LLMs are no strangers to our modern digital landscape, providing value across diverse domains and turning natural language into a vital productivity tool. However, they have their shortfalls. Their effectiveness hinges on the quality and specificity of the user's input or prompt, a lexical entry that lacks the richness of human-to-human interaction. By ignoring paralinguistic cues, there is an increased risk of miscommunication, misunderstanding and inappropriate responses.

Diagram illustrating user interaction with application. Inputs user’s sensor data such as video and audio and uses processed sensor data to generate paralinguistic classification. This classification augments the input to the LLM, generating an augmented output to application.
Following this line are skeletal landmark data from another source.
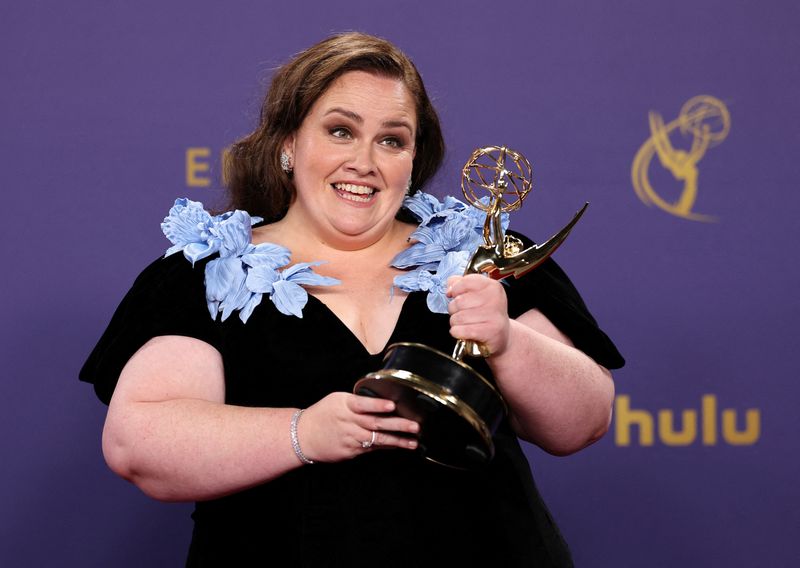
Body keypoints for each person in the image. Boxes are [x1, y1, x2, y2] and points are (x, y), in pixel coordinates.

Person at [80, 32, 624, 566]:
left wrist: (508, 341)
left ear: (413, 159)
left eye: (392, 140)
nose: (364, 161)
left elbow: (584, 422)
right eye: (341, 131)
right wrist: (301, 433)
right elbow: (139, 446)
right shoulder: (203, 270)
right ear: (288, 144)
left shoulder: (488, 253)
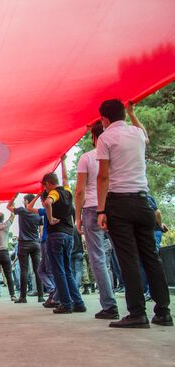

Project Rumi seeks to address this gap, developing a multimodal system that leverages separately trained vision and audio-based models to assess sentiment from cognitive and physiological data in real-time. The system extracts non-verbal cues from video and voice inputs in real-time, creating paralinguistic tokens that augment the standard lexical input to existing LLMs like GPT4. The result? A more nuanced understanding of a user's sentiment and intention, previously absent in text-based models.

For instance, consider a professional conversation where a manager wants to discuss team workload with an employee. The text-based input might be neutral, but the manager's tone and facial expressions could convey concern or empathy. Project Rumi's system can analyze these paralinguistic cues, enriching the prompt input and thus enabling a more effective interaction with the LLM.

At its core, Project Rumi points to an inspiring vision of the future—one where AI assistants can perceive and connect with humans not just through our words, but also through the multifaceted tapestry of cues we use to communicate, empathize and build shared understanding. As we enter the "AI as a copilot" era, enhancing LLMs' capacities to perceive the unspoken dimensions of language is critical. Ultimately, the project reflects an inspiring vision for the future - one where technology can truly understand us in all our complexity.

Microsoft's future plans for Project Rumi include improving the performance of existing models and incorporating additional signals, like heart rate variability derived from standard video, cognitive, and ambient sensing. These explorations paint a picture of a more dynamic, sensitive AI capable of understanding the complexity of human interaction.

While still in early research stages, Project Rumi's implications are profound. Its multimodal approach could enable LLMs to better grasp the nuances of human interaction and pave the way for more natural, satisfying communication between humans and AI.